People Who Are Not Like Us Dept.:  In January 2016 Beyonce filed an application to trademark the name of her daughter Blue Ivy.  Blue Ivy, she reportedly argued, is a cultural icon.  The application is being opposed by Blue Ivy, a Boston wedding planning service; Beyonce has called that Blue Ivy's opposition as "frivolous."  Pot, kettle, anyone?

Hemingway's Sex Novel:  That's what his classic novel A Farewell to Arms was called when it first came out.  The book was rigidly banned by schools and libraries.  A list of banned books from the past is laughable, just as list of today's banned and/or challenged books will be laughable to future readers.  I like Harlan Ellison's advice to students who have been told they could not read a certain book because it has been banned:  Run, don't walk, and find the book and read it.

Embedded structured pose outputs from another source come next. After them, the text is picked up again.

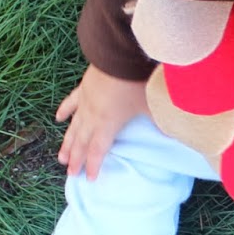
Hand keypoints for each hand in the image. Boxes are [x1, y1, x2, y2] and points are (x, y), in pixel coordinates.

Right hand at [55, 64, 149, 180]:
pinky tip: (58, 119)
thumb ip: (160, 123)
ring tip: (61, 157)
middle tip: (70, 174)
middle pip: (82, 142)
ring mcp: (86, 102)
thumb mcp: (150, 105)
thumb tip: (175, 136)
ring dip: (67, 143)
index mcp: (108, 124)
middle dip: (77, 159)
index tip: (89, 179)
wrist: (119, 54)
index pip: (98, 150)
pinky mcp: (83, 88)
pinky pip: (71, 103)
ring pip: (74, 127)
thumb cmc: (136, 82)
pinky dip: (64, 111)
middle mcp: (93, 116)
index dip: (93, 166)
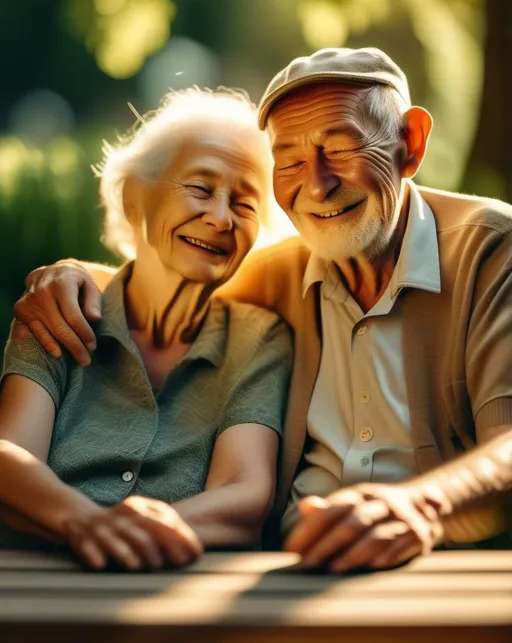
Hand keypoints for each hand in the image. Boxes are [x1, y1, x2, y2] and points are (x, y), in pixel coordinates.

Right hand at [12, 260, 101, 366]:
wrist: (52, 271)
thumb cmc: (76, 281)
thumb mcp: (89, 284)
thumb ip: (93, 301)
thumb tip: (95, 319)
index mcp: (61, 283)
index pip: (73, 316)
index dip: (84, 333)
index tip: (93, 346)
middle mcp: (42, 291)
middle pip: (61, 327)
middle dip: (76, 346)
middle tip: (87, 360)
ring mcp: (29, 301)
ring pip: (48, 331)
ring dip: (64, 348)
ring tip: (79, 359)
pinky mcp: (21, 310)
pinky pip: (34, 331)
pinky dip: (47, 344)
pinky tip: (59, 354)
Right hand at [63, 496, 202, 569]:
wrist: (79, 517)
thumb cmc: (120, 524)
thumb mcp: (141, 520)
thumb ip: (164, 531)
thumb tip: (193, 551)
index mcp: (139, 509)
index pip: (165, 522)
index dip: (182, 538)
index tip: (196, 553)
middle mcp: (122, 517)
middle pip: (145, 531)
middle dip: (163, 548)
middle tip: (176, 564)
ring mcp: (102, 528)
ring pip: (118, 540)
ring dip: (128, 553)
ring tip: (139, 566)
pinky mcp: (82, 539)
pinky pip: (88, 547)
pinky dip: (95, 554)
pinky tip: (102, 564)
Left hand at [284, 483, 445, 571]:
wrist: (426, 505)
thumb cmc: (379, 510)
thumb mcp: (355, 503)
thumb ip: (329, 508)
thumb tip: (306, 507)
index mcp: (360, 495)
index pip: (330, 510)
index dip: (309, 530)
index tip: (292, 550)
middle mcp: (379, 503)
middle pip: (350, 524)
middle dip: (326, 546)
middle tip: (306, 566)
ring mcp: (399, 518)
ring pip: (374, 536)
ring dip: (353, 554)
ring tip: (333, 570)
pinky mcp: (417, 535)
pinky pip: (399, 547)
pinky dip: (383, 558)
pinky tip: (368, 569)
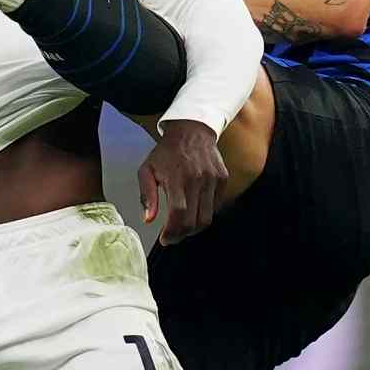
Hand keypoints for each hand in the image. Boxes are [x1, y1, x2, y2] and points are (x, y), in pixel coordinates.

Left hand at [137, 119, 228, 245]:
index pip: (179, 214)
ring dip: (194, 228)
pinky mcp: (222, 179)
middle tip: (172, 237)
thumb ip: (147, 196)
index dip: (172, 232)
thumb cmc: (166, 152)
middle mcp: (198, 180)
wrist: (191, 130)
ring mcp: (213, 179)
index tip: (165, 239)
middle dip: (182, 235)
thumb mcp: (147, 170)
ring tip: (182, 227)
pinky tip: (193, 210)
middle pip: (194, 221)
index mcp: (177, 178)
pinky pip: (215, 206)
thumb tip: (148, 219)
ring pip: (207, 217)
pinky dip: (204, 213)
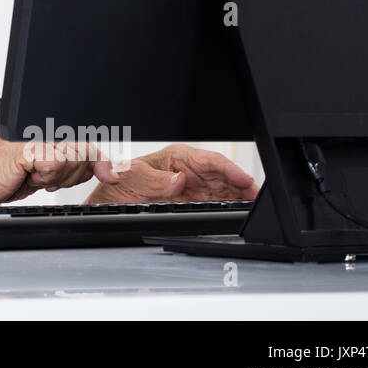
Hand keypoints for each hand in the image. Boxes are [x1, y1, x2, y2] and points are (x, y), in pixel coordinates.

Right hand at [0, 137, 120, 205]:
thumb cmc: (3, 173)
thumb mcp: (47, 173)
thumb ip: (75, 166)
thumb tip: (109, 171)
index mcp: (49, 128)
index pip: (89, 142)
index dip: (97, 162)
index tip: (105, 175)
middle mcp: (45, 125)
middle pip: (84, 151)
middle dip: (71, 174)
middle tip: (44, 176)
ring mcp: (37, 132)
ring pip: (73, 159)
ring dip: (57, 176)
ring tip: (33, 173)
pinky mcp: (31, 144)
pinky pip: (56, 164)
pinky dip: (45, 175)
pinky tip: (28, 173)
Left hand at [84, 144, 258, 203]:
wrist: (108, 204)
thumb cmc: (117, 184)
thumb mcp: (130, 179)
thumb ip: (154, 179)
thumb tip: (179, 180)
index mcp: (176, 158)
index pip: (209, 160)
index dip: (230, 170)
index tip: (245, 180)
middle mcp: (187, 170)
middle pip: (223, 176)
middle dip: (242, 185)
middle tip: (259, 198)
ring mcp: (191, 186)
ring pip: (224, 189)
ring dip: (240, 196)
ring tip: (257, 205)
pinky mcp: (192, 201)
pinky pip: (216, 202)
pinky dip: (230, 205)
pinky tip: (240, 210)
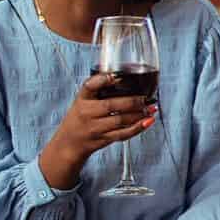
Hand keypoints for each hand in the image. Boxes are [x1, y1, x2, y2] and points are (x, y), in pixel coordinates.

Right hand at [40, 72, 157, 189]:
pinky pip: (123, 134)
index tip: (116, 76)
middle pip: (111, 105)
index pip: (89, 86)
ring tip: (151, 108)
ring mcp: (95, 128)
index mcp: (82, 99)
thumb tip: (122, 78)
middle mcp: (87, 113)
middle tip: (146, 98)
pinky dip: (138, 127)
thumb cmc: (80, 118)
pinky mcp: (103, 139)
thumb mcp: (82, 101)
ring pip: (120, 120)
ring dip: (139, 114)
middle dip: (132, 101)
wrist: (69, 144)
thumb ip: (98, 91)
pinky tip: (148, 121)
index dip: (102, 80)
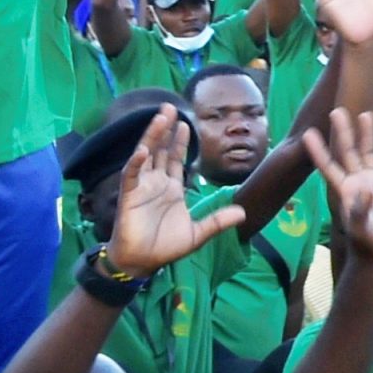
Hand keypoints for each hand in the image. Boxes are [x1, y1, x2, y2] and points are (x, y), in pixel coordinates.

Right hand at [105, 107, 243, 272]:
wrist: (143, 263)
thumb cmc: (165, 247)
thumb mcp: (198, 233)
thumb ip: (218, 220)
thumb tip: (243, 212)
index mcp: (172, 189)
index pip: (176, 159)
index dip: (179, 142)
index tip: (186, 124)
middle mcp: (156, 184)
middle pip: (161, 151)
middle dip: (165, 130)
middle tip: (170, 108)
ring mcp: (141, 188)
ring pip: (145, 156)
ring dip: (151, 137)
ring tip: (159, 118)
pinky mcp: (128, 197)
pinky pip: (131, 176)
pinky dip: (135, 164)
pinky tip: (142, 151)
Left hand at [300, 109, 372, 261]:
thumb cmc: (367, 244)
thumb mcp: (361, 229)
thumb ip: (360, 211)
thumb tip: (365, 191)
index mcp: (345, 189)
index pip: (328, 166)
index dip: (319, 150)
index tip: (309, 133)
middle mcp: (358, 181)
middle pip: (349, 151)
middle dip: (343, 131)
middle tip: (337, 110)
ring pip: (370, 153)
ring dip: (368, 134)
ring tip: (367, 114)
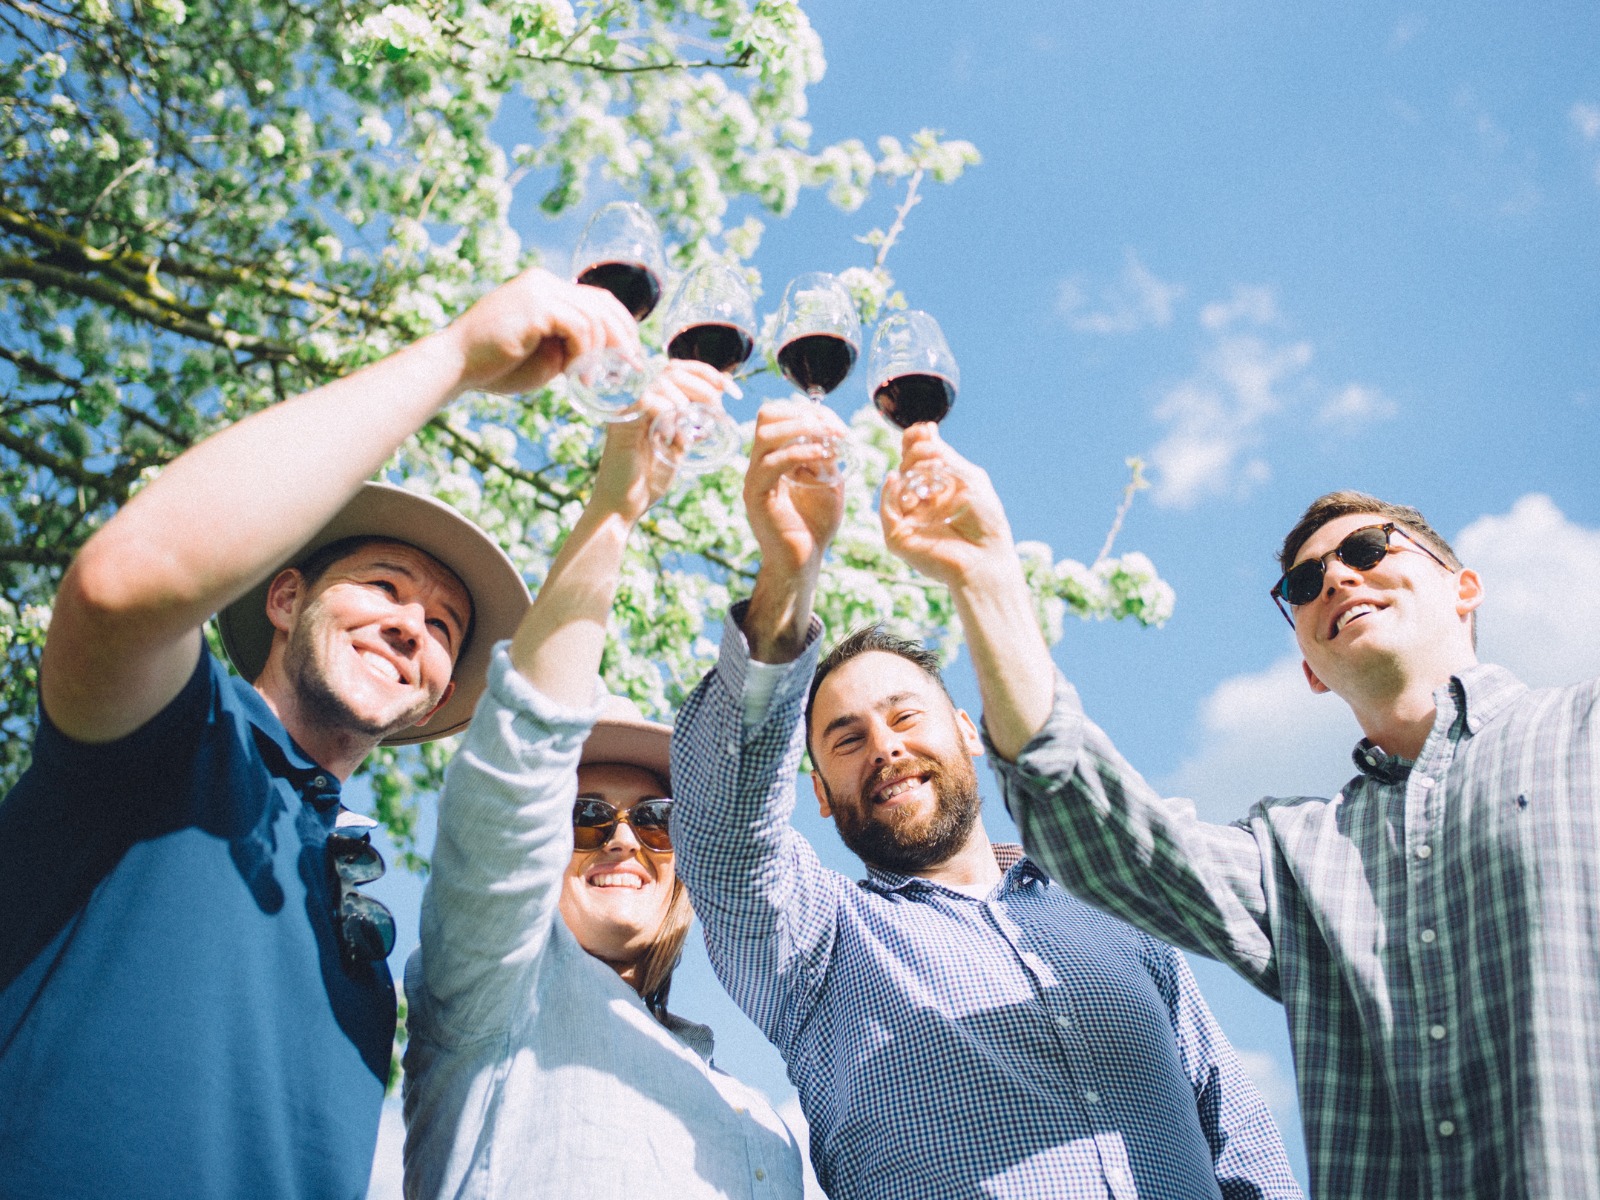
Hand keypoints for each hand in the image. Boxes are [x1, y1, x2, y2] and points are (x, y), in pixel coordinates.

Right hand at [447, 267, 640, 394]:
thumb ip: (572, 346)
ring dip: (598, 354)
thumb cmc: (495, 367)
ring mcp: (540, 290)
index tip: (629, 355)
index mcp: (545, 289)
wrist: (454, 367)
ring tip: (587, 380)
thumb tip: (606, 354)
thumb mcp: (545, 355)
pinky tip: (573, 374)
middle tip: (628, 368)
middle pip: (604, 303)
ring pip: (595, 318)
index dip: (622, 326)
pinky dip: (584, 353)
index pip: (598, 299)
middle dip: (623, 338)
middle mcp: (544, 282)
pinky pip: (580, 327)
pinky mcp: (537, 305)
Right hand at [590, 360, 729, 521]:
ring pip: (662, 382)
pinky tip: (674, 436)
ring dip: (688, 399)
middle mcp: (639, 402)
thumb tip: (714, 411)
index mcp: (653, 404)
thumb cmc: (647, 482)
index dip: (708, 374)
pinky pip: (647, 400)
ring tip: (698, 425)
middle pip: (673, 370)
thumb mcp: (678, 449)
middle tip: (719, 408)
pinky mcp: (621, 423)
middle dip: (704, 383)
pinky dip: (668, 412)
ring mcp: (629, 411)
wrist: (622, 507)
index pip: (679, 371)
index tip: (731, 389)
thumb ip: (691, 429)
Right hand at [743, 400, 847, 579]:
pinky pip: (771, 463)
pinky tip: (822, 457)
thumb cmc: (815, 525)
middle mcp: (759, 463)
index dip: (809, 411)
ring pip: (765, 434)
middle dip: (804, 414)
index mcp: (773, 457)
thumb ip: (827, 457)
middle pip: (767, 415)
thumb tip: (830, 433)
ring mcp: (754, 478)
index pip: (780, 415)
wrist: (803, 562)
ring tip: (829, 439)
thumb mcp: (828, 482)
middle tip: (833, 429)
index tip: (837, 425)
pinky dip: (799, 453)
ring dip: (802, 429)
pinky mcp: (756, 496)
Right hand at [882, 423, 1016, 588]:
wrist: (985, 558)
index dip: (916, 442)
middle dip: (916, 453)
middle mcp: (921, 502)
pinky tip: (896, 478)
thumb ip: (945, 457)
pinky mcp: (898, 537)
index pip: (917, 459)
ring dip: (909, 470)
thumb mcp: (968, 479)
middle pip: (906, 467)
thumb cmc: (984, 521)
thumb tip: (926, 431)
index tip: (925, 430)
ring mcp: (908, 519)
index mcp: (937, 488)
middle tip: (932, 452)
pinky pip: (886, 510)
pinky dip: (888, 492)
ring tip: (928, 469)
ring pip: (896, 485)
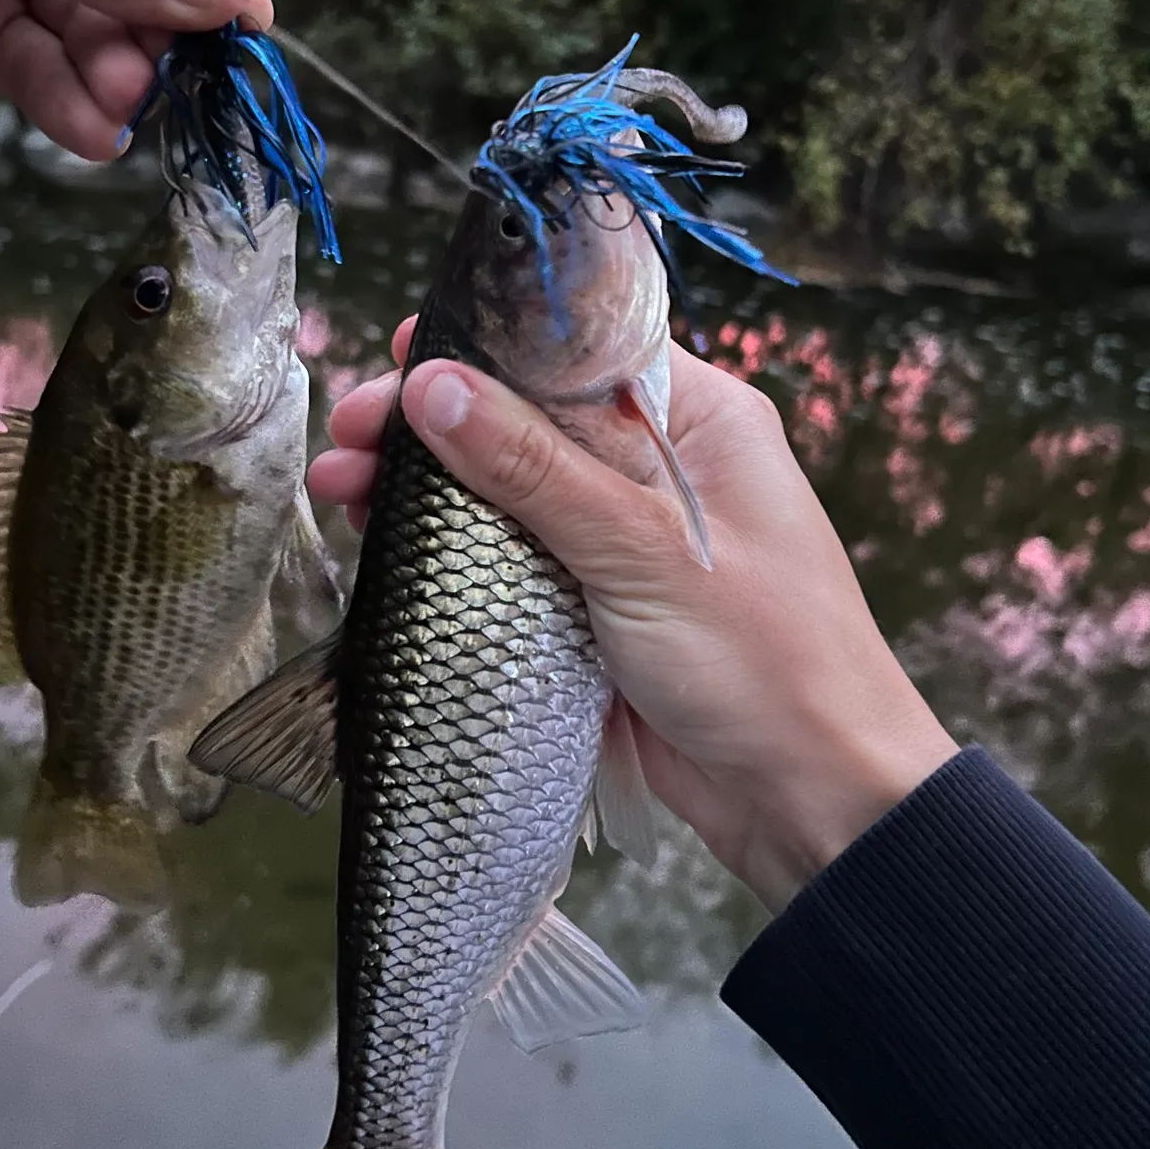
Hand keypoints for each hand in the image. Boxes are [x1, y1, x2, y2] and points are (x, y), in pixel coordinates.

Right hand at [310, 320, 959, 911]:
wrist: (808, 798)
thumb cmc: (765, 658)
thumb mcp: (644, 551)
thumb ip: (535, 468)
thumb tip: (431, 387)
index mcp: (698, 423)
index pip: (576, 356)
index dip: (485, 349)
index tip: (398, 351)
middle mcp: (660, 473)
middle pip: (528, 425)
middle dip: (435, 427)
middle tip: (350, 436)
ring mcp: (624, 547)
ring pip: (510, 500)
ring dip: (430, 495)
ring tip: (341, 491)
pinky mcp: (595, 614)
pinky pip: (513, 570)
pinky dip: (455, 561)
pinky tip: (390, 553)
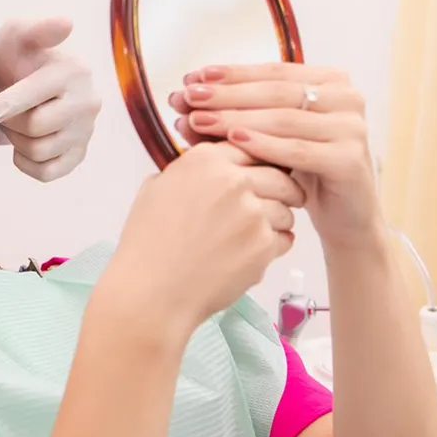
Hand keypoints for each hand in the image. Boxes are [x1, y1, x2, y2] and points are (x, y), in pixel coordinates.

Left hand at [0, 17, 100, 181]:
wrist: (21, 81)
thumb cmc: (17, 57)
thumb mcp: (18, 35)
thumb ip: (37, 29)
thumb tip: (66, 23)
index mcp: (74, 71)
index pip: (34, 98)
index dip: (2, 108)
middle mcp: (88, 102)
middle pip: (35, 128)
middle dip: (10, 122)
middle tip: (3, 111)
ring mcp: (86, 130)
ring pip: (40, 151)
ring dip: (17, 141)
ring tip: (15, 123)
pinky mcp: (79, 154)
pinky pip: (47, 172)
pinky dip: (27, 162)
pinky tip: (23, 144)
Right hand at [105, 142, 302, 340]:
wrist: (152, 291)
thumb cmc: (148, 244)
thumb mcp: (155, 189)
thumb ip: (186, 170)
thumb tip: (203, 168)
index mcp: (204, 160)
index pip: (250, 145)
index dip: (259, 159)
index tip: (265, 167)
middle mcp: (233, 180)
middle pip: (279, 174)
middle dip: (283, 187)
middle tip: (282, 198)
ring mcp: (252, 213)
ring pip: (287, 207)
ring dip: (279, 218)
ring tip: (255, 233)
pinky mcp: (264, 245)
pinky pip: (285, 238)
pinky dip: (274, 246)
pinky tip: (250, 253)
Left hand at [172, 63, 380, 246]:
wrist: (344, 215)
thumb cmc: (302, 168)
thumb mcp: (270, 134)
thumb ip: (239, 112)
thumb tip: (185, 96)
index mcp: (330, 81)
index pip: (273, 71)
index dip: (231, 74)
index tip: (192, 77)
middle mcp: (347, 97)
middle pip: (275, 92)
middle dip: (227, 94)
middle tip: (188, 97)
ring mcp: (352, 127)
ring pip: (283, 118)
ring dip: (236, 117)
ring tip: (198, 119)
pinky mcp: (350, 160)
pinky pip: (298, 150)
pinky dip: (263, 144)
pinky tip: (233, 140)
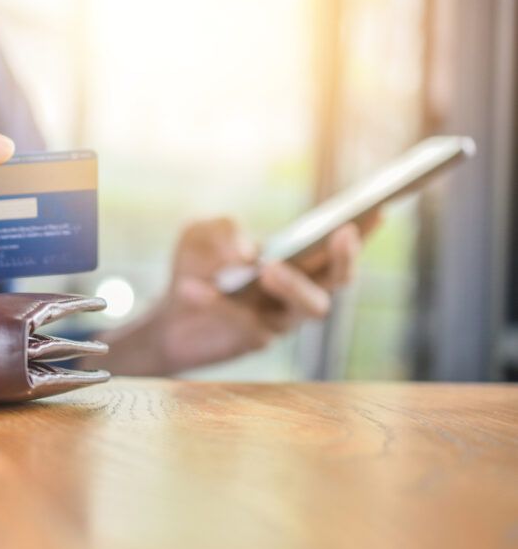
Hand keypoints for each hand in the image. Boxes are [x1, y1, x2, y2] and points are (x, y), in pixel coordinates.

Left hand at [92, 214, 377, 375]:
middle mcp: (297, 290)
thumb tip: (247, 253)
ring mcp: (281, 318)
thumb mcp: (199, 235)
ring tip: (266, 268)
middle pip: (338, 280)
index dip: (362, 229)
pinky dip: (216, 301)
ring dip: (293, 283)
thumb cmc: (195, 267)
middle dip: (345, 257)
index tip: (380, 207)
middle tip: (340, 234)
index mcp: (294, 259)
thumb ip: (221, 230)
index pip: (334, 245)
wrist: (168, 318)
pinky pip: (247, 320)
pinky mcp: (255, 340)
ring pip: (310, 308)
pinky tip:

What's your favorite banned book?  Catcher in the RyeHuckleberry FinnThe Satanic VersesThe BibleThe Call of the Wild?  One of the Harry Potter books?  Or some other so-called subversive book that happens to sing to you?

Today's Poem:
A Hero

He was so foolish, the poor lad,
He made superior people smile
Who knew not of the wings he had
Budding and growing all the while;
Nor that the laurel wreath was made
Already for his curly head.

Silly and childish in his ways;
They said, "His future comes to naught."
His future!  In the dreadful days
When in a toil his feet were caught
He hacked his way to glory bright
Before his day went down in night.

He fretted wiser folk -- small blame!
Such futile, feeble brains were his.
Now we doff hats to hear his name,
Ask pardon where his spirit is,
Because we never guessed him for
A hero in the disguise he wore.

It matters little how we live
So long as we may greatly die.
Fashioned for great things, O forgive!
Our dullness in the days done by!
Now glory wraps you like a cloak
From us, and all such common folk.

-- Katherine Tynan

1 comment:

  1. Love the good things list; I skipped the other. What a lot of work compiling this is. Have a great week.